* **WORK INSTRUCTIONS**: Copy the lines below verbatim, from the line containing "Rank the series" through the line containing "melhor, media", and no others.

* **DATASET RECORDS**:

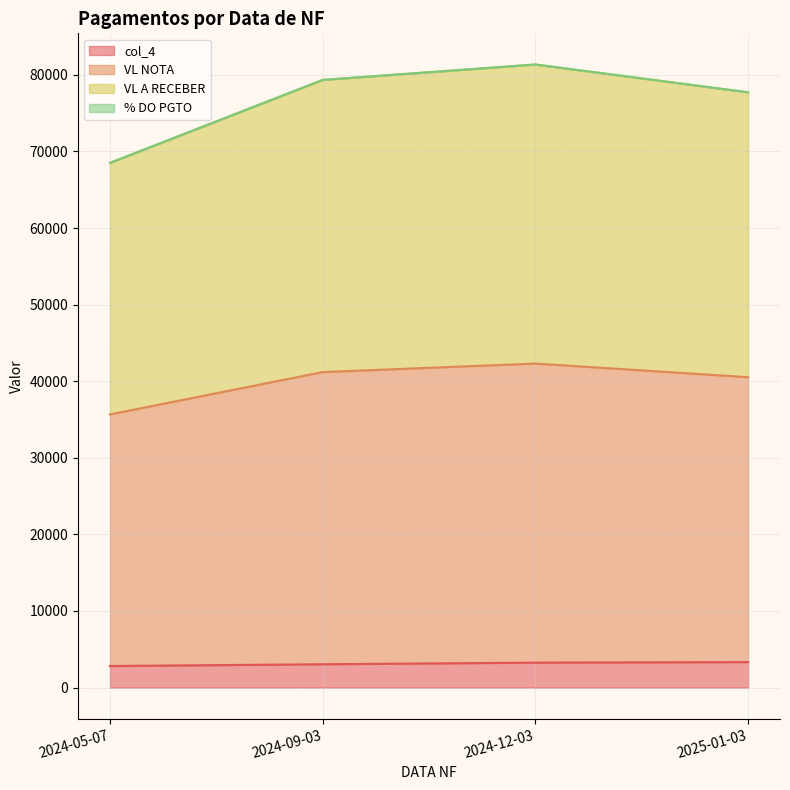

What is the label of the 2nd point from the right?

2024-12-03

==

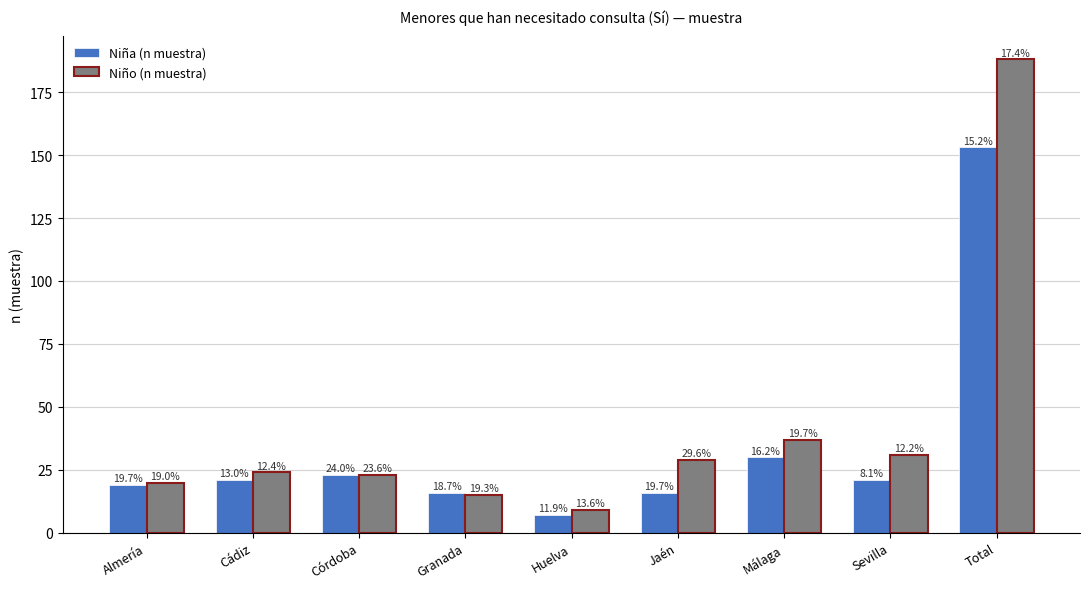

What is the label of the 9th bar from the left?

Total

==

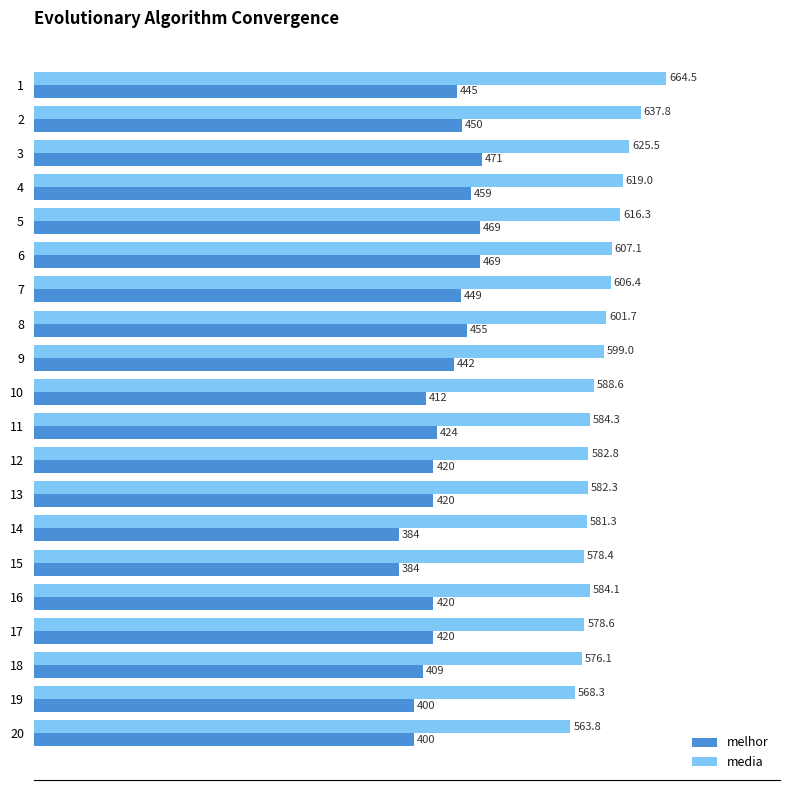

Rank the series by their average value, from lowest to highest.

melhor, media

* **TASK RESPONSE**:
Rank the series by their average value, from lowest to highest.

melhor, media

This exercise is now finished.